The economy of Nigeria since the 1970s depends solely to the tune of between 70-90 per cent of annual budget on revenue from oil. The Nigerian National Petroleum Corporation (NNPC) that was established in 1971 handles this all-important operation. The Corporation is the economic soul of the Nigerian nation. But because of the level of corruption, distrust and political instability, this company has never had a stable management. Therefore, the absence of management continuity at NNPC ensures there was no "coherent petroleum policy". It is on record that between 1971 and 1995, the corporation was practising a musical-chair management strategy whereby 15 different chief executives occupied the glamorous seat of the Managing Director of NNPC. THISDAY reckoned that, there was "an average of one chief executive every 13 months."5 Not bad at all.

 

This singular carelessness on the part of the Federal Government of Nigeria becomes a veritable instrument in the hands of the sharks and pirates vigilantly floating about in the international waters of global trade. The Shell Petroleum Development Company (SPDC-Nigeria) is the largest oil-producing venture in Nigeria. It is owned 100 per cent by Shell, a British company. Shell D’arcy was the first company on the scene in 1930s when geological surveys confirmed that Nigeria had oil. By the virtue of its national origin and favourable connection with the British Colonial Nigeria, Shell did not only get the first licence to explore and exploit for oil in Nigeria but also had access to all the intelligence reports of best locations of oil before any other company.

┄┄┄┄┄┄┄┄┄┄┄┄┄┄┄┄┄┄┄┄

■ **The tasks**:
• A. In the text on Nigeria's oil economy, how many different chief executives held the Managing Director's seat at NNPC between 1971 and 1995?
• B. Set down the passage of the text on Nigeria's oil economy word for word, starting with "The economy of" and going on through "bad at all.".

┄┄┄┄┄┄┄┄┄┄┄┄┄┄┄┄┄┄┄┄

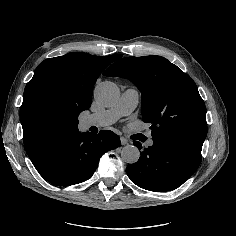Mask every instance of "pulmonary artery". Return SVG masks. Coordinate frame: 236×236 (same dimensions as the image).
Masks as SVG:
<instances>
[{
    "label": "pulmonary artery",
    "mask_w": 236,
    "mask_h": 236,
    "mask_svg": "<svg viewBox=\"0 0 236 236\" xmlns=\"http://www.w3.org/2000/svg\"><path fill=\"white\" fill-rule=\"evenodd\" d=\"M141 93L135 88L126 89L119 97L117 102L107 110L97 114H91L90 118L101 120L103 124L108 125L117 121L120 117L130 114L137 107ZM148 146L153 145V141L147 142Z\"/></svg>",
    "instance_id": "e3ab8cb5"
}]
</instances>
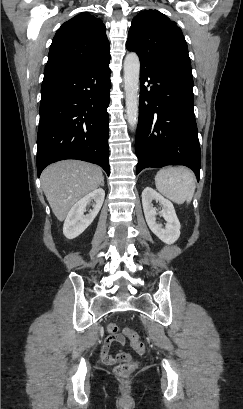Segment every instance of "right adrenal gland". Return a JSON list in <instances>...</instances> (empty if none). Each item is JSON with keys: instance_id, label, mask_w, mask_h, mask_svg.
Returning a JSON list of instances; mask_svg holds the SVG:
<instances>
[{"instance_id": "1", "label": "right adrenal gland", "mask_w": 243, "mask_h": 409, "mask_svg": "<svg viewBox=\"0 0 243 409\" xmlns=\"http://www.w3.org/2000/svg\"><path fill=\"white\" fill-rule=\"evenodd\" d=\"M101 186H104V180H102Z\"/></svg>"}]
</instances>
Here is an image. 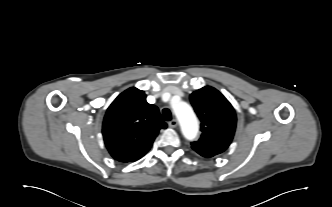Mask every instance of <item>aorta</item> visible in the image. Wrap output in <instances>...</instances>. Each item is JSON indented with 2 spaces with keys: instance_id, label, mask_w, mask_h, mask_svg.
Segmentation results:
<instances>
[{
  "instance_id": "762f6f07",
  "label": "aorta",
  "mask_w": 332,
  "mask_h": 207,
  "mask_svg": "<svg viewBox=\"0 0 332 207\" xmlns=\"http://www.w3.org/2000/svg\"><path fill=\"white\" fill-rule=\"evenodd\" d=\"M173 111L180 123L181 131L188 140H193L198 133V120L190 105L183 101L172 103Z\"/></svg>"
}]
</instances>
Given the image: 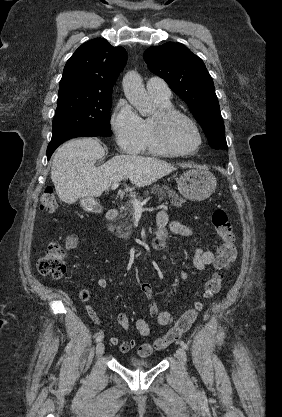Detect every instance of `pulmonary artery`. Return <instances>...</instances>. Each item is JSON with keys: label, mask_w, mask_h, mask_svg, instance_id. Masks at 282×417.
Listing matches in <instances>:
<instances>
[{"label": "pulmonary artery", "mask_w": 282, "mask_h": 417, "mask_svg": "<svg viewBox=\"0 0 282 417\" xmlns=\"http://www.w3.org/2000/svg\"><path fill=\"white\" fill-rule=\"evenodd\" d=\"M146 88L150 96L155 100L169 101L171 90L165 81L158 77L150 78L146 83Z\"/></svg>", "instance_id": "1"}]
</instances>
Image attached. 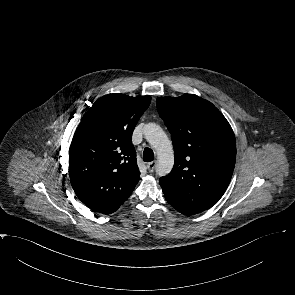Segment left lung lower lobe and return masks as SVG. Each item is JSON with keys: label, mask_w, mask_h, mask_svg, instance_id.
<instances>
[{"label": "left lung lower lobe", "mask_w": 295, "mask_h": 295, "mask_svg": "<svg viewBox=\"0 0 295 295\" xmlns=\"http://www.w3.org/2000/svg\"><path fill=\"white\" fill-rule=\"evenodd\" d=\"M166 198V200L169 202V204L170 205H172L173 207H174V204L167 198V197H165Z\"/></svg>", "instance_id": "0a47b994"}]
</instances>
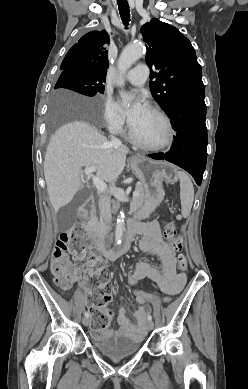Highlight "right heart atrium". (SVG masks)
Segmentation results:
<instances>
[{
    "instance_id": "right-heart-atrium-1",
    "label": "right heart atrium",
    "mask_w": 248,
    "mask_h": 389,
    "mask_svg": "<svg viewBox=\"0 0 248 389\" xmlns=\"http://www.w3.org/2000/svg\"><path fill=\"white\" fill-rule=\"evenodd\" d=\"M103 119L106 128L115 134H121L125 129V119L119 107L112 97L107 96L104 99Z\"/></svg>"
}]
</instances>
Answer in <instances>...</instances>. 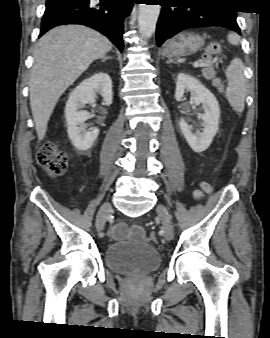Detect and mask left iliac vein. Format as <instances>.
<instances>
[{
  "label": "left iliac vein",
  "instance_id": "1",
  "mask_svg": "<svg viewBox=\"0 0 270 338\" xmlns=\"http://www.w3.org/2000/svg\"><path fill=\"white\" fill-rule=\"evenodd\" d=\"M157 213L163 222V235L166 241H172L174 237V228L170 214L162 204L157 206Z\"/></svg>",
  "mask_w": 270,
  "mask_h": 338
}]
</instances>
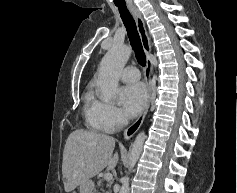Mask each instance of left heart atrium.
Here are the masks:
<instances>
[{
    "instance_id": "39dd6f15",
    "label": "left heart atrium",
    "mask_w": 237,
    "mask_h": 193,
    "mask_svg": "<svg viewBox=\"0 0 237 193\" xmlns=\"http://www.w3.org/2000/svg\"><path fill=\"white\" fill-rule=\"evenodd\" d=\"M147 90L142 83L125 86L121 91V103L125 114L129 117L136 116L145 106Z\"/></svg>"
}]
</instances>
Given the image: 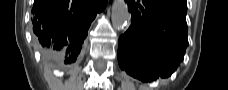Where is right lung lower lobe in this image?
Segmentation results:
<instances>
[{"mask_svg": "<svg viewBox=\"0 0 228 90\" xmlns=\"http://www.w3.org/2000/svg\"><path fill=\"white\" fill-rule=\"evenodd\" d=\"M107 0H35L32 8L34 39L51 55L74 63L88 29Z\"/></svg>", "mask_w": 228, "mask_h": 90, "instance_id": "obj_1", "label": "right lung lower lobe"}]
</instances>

┄┄┄┄┄┄┄┄┄┄┄┄┄┄┄┄┄┄┄┄

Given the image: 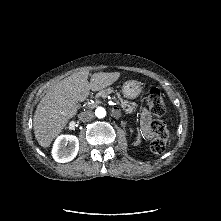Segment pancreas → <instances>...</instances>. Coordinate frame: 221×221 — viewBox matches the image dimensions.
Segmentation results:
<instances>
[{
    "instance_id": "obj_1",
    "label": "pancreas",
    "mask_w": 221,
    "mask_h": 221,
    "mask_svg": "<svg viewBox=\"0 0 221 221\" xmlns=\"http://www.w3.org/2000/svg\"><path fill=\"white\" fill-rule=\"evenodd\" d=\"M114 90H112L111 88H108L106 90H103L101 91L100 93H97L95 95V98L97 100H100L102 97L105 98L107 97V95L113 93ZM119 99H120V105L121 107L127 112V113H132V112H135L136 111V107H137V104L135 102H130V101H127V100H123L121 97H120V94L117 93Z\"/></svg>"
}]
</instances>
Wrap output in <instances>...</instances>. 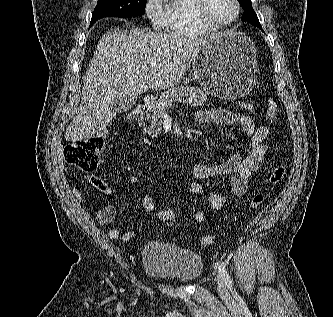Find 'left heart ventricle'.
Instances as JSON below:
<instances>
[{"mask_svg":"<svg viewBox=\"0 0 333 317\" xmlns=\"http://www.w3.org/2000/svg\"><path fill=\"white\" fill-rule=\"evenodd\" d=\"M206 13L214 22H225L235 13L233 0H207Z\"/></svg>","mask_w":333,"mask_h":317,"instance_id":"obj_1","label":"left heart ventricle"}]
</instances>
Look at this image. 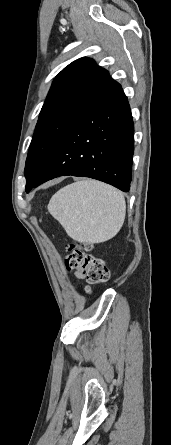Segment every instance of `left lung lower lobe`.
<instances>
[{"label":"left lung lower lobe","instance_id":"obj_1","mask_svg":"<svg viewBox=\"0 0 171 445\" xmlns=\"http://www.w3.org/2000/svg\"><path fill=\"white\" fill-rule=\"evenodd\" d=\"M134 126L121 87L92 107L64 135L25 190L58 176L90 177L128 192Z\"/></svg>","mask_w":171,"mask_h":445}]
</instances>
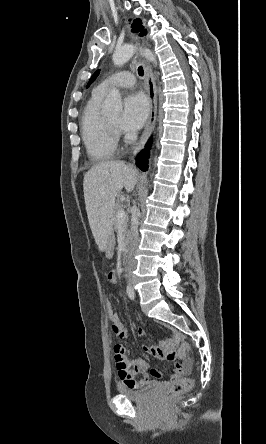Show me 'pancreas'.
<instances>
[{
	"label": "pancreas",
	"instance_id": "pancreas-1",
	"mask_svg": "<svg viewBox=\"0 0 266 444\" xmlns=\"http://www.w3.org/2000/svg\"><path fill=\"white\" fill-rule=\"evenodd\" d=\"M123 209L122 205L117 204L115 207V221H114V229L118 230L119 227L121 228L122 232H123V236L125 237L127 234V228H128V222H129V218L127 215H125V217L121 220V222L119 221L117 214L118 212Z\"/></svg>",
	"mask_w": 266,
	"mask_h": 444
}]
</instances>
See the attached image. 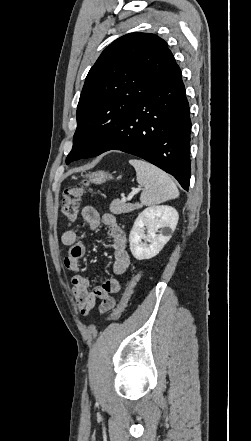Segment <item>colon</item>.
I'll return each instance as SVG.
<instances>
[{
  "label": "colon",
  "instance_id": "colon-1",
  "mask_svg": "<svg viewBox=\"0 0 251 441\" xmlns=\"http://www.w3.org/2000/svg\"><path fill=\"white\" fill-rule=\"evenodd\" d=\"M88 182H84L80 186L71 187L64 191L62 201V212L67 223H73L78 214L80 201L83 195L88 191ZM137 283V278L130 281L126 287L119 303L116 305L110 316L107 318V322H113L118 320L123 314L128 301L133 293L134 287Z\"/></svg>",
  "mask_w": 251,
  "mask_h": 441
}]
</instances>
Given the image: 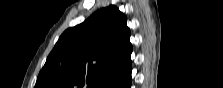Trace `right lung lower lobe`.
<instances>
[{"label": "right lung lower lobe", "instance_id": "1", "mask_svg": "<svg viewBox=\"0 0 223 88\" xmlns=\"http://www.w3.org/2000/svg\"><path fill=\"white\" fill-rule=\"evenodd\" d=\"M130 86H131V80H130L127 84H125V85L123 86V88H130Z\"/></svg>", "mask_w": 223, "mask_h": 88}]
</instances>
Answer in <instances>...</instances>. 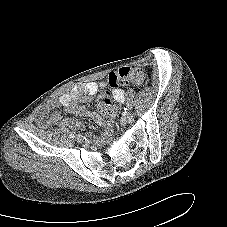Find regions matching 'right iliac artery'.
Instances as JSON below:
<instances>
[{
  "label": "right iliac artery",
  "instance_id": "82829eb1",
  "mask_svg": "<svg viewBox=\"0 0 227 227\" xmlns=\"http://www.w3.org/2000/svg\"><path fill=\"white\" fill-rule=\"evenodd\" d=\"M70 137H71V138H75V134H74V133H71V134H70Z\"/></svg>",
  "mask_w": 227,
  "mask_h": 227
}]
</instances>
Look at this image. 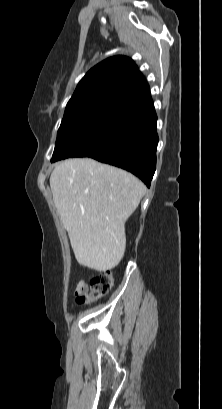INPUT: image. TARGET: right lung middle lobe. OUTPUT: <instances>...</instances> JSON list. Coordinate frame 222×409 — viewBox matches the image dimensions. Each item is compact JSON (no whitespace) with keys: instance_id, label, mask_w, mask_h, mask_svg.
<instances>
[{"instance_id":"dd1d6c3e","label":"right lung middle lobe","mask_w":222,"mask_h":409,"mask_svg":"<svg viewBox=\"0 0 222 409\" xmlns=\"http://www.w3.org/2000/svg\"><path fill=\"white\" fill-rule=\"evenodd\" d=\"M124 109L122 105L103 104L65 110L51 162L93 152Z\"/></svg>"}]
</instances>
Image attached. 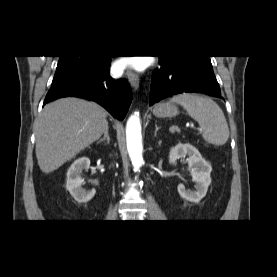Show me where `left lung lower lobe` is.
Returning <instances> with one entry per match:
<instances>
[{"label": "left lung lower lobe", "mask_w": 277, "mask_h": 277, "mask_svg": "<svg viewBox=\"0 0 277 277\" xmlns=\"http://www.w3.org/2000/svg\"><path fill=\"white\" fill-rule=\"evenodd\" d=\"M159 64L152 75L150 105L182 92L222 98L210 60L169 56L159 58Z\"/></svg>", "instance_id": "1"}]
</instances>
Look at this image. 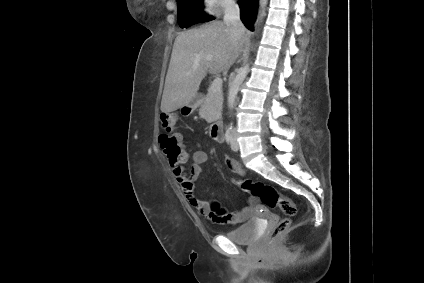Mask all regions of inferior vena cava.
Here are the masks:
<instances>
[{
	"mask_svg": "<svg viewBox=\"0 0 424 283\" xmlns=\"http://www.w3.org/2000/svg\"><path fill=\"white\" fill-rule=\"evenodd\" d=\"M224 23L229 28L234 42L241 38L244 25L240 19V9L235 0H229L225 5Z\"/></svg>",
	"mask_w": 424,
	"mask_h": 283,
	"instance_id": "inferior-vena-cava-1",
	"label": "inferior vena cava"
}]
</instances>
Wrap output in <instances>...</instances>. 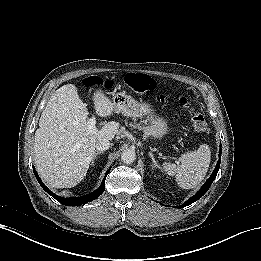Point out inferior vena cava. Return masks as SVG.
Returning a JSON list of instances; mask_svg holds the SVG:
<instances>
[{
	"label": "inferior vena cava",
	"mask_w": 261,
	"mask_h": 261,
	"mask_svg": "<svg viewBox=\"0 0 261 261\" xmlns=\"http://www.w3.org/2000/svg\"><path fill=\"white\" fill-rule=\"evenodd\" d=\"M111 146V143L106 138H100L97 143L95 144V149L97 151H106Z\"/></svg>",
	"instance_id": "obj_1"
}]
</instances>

┄┄┄┄┄┄┄┄┄┄┄┄┄┄┄┄┄┄┄┄

■ **Exercise solutions**:
• A. Fifteen.

• B.
The economy of Nigeria since the 1970s depends solely to the tune of between 70-90 per cent of annual budget on revenue from oil. The Nigerian National Petroleum Corporation (NNPC) that was established in 1971 handles this all-important operation. The Corporation is the economic soul of the Nigerian nation. But because of the level of corruption, distrust and political instability, this company has never had a stable management. Therefore, the absence of management continuity at NNPC ensures there was no "coherent petroleum policy". It is on record that between 1971 and 1995, the corporation was practising a musical-chair management strategy whereby 15 different chief executives occupied the glamorous seat of the Managing Director of NNPC. THISDAY reckoned that, there was "an average of one chief executive every 13 months."5 Not bad at all.